|Forum topic by KnickKnack||posted 01-04-2014 06:32 PM||1779 views||0 times favorited||22 replies|
01-04-2014 06:32 PM
Up front I should say I have little or no actual personal experience with a bandsaw, or a tablesaw – but I’ve seen a lot of pictures, and watched a lot of videos.
On all the tablesaws I’ve seen, as the blade spins towards you, the fence is to the right of the blade. The “waste” wood is on the left, and the piece you want is on the right. As you push the wood through, the fence is on the right.
On the router table, although there’s isn’t “waste”, it’s the same basic orientation – you’re pushing the wood through, with the fence to the right of the workpiece.
If you imagine one hand doing the pushing forwards, and the other keeping the piece against the fence – it’s the right hand pushing forwards, and the left hand pushing into the fence.
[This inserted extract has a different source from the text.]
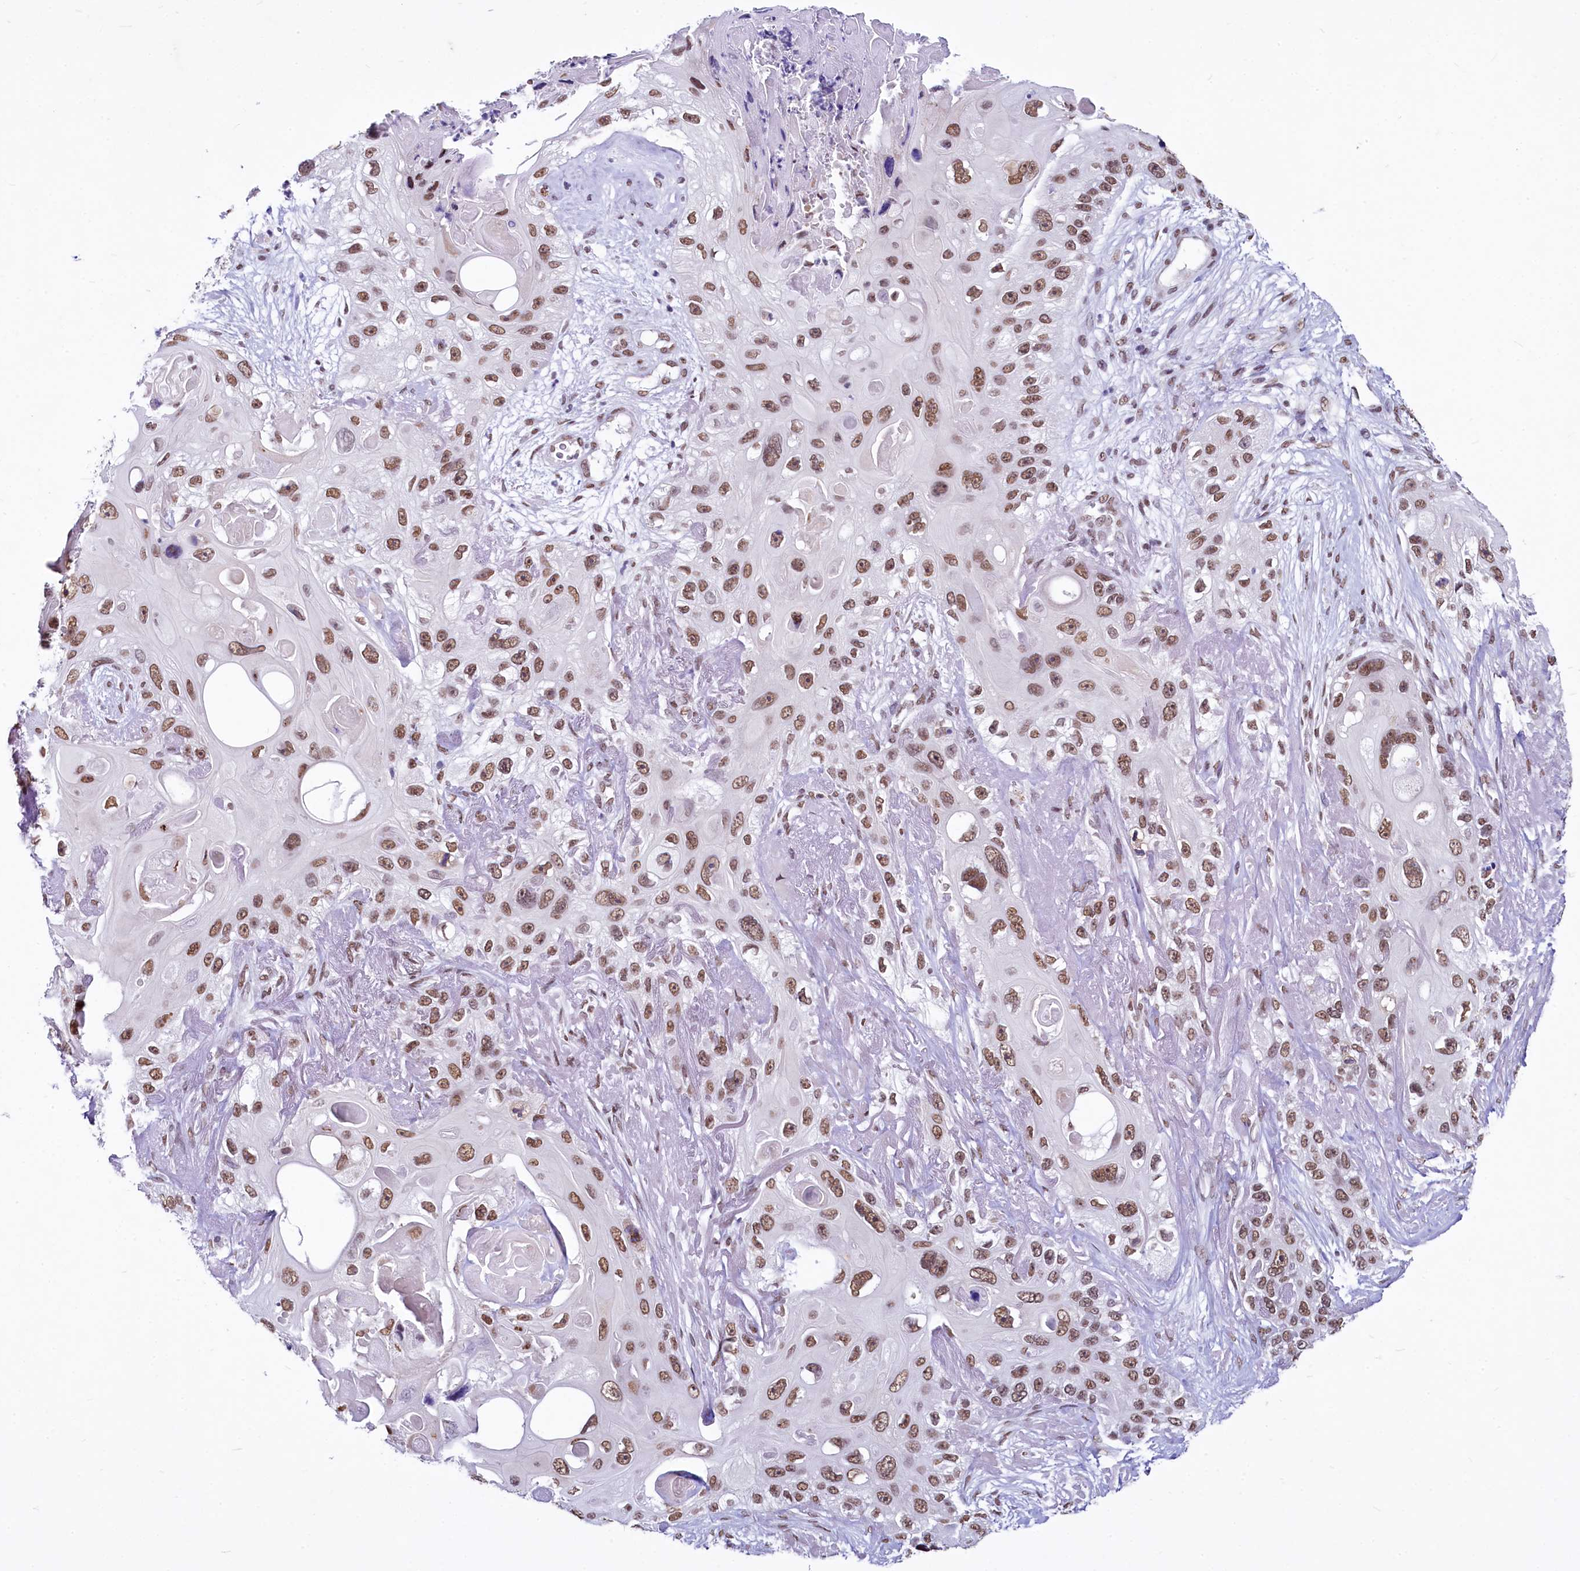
{"staining": {"intensity": "moderate", "quantity": ">75%", "location": "nuclear"}, "tissue": "skin cancer", "cell_type": "Tumor cells", "image_type": "cancer", "snomed": [{"axis": "morphology", "description": "Normal tissue, NOS"}, {"axis": "morphology", "description": "Squamous cell carcinoma, NOS"}, {"axis": "topography", "description": "Skin"}], "caption": "Immunohistochemistry (IHC) histopathology image of human squamous cell carcinoma (skin) stained for a protein (brown), which displays medium levels of moderate nuclear positivity in about >75% of tumor cells.", "gene": "PARPBP", "patient": {"sex": "male", "age": 72}}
Yet, on the bandsaw, it seems, the fence is on the left – the opposite way to the other two bits of machinery above – left hand pushing forwards, and right hand pushing against the fence.
Resawing on table saw…
Resawing on bandsaw…
Perhaps the enlightened here in our little community could explain why, exactly, bandsaws are designed to be used in exactly the opposite way to the other machines? Were they invented by a left-handed person and no-one’s ever thought to design a bandsaw that works in the same orientation as the other machines?
-- "Do not speak – unless it improves on silence." --- "Following the rules and protecting the regulations is binding oneself without rope."